- **BACAAN TERPILIH**:
▼▼▼

M. Arifin merinci ruang lingkup epistemologi, meliputi
hakekat, sumber dan validitas pengetahuan. Mudlor Achmad merinci menjadi enam
aspek, yaitu hakikat, unsur, macam, tumpuan, batas, dan sasaran pengetahuan.
Bahkan, A.M Saefuddin menyebutkan, bahwa epistemologi mencakup pertanyaan yang
harus dijawab, apakah ilmu itu, dari mana asalnya, apa sumbernya, apa
hakikatnya, bagaimana membangun ilmu yang tepat dan benar, apa kebenaran itu,
mungkinkah kita mencapai ilmu yang benar, apa yang dapat kita ketahui, dan
sampai dimanakah batasannya. Semua pertanyaan itu dapat diringkat menjadi dua
masalah pokok ; masalah sumber ilmu dan masalah benarnya ilmu.
BAB I
PENDAHULUAN
A. Latar Belakang
Manusia hidup didunia tidak hanya memerlukan kebutuhan pokok
saja. Akan tetapi manusia juga memerlukan informasi untuk mengetahui keadaan di
lingkungan sekitar mereka. Dalam upaya untuk memperoleh informasi, manusia seringkali
melakukan komunikasi ataupun cara-cara lain yang bisa digunakan. Salah satu
informasi yang didapat dari komunikasi adalah pengetahuan. Pengetahuan sangat
diperlukan bagi kehidupan manusia karena dapat memberikan manfaat yang sangat
besar bagi kehidupan. Dalam mencari pengetahuan, tak jarang manusia harus
mempelajari Epistemologi. Epistemologi disebut juga sebagai teori pengetahuan
karena mengkaji seluruh tolok ukur ilmu-ilmu manusia, termasuk ilmu logika dan
ilmu-ilmu manusia yang bersifat gamblang, merupakan dasar dan pondasi segala
ilmu dan pengetahuan.

▲▲▲

- **DESKRIPSI TUGAS**:
Tuliskan ulang seluruh bacaan tentang epistemologi di atas tanpa mengubah satu kata atau tanda baca pun. Gunakan hanya bacaan di atas sebagai sumber.

- **DATA MENTAH**:

▼▼▼

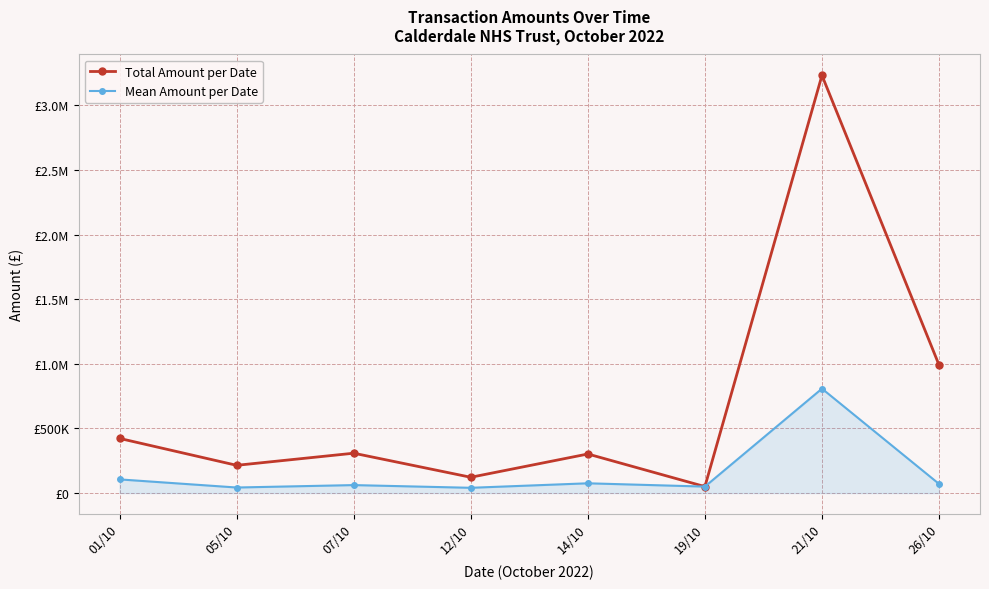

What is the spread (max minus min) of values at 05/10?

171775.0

▲▲▲
▼▼▼

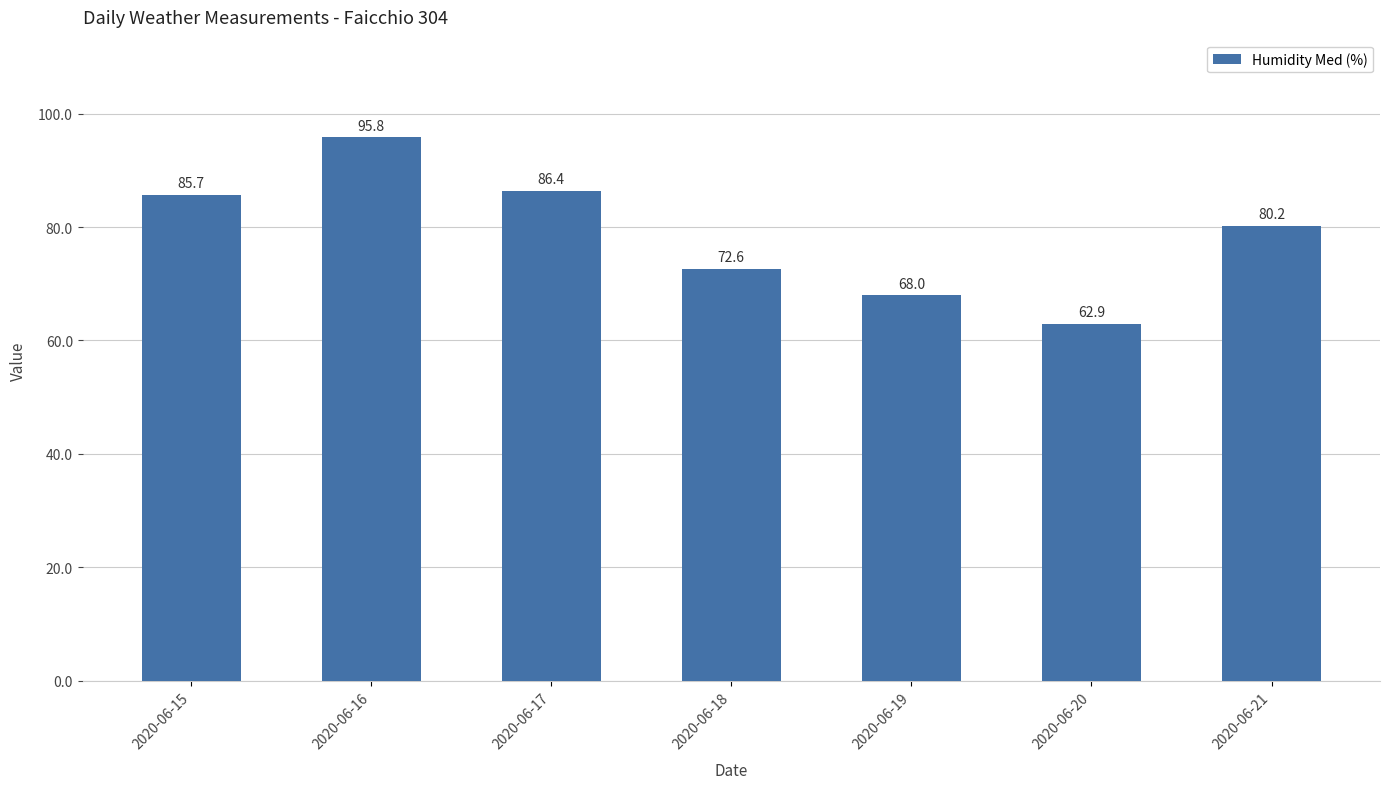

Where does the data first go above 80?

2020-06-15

▲▲▲

- **HASIL**:
M. Arifin merinci ruang lingkup epistemologi, meliputi
hakekat, sumber dan validitas pengetahuan. Mudlor Achmad merinci menjadi enam
aspek, yaitu hakikat, unsur, macam, tumpuan, batas, dan sasaran pengetahuan.
Bahkan, A.M Saefuddin menyebutkan, bahwa epistemologi mencakup pertanyaan yang
harus dijawab, apakah ilmu itu, dari mana asalnya, apa sumbernya, apa
hakikatnya, bagaimana membangun ilmu yang tepat dan benar, apa kebenaran itu,
mungkinkah kita mencapai ilmu yang benar, apa yang dapat kita ketahui, dan
sampai dimanakah batasannya. Semua pertanyaan itu dapat diringkat menjadi dua
masalah pokok ; masalah sumber ilmu dan masalah benarnya ilmu.
BAB I
PENDAHULUAN
A. Latar Belakang
Manusia hidup didunia tidak hanya memerlukan kebutuhan pokok
saja. Akan tetapi manusia juga memerlukan informasi untuk mengetahui keadaan di
lingkungan sekitar mereka. Dalam upaya untuk memperoleh informasi, manusia seringkali
melakukan komunikasi ataupun cara-cara lain yang bisa digunakan. Salah satu
informasi yang didapat dari komunikasi adalah pengetahuan. Pengetahuan sangat
diperlukan bagi kehidupan manusia karena dapat memberikan manfaat yang sangat
besar bagi kehidupan. Dalam mencari pengetahuan, tak jarang manusia harus
mempelajari Epistemologi. Epistemologi disebut juga sebagai teori pengetahuan
karena mengkaji seluruh tolok ukur ilmu-ilmu manusia, termasuk ilmu logika dan
ilmu-ilmu manusia yang bersifat gamblang, merupakan dasar dan pondasi segala
ilmu dan pengetahuan.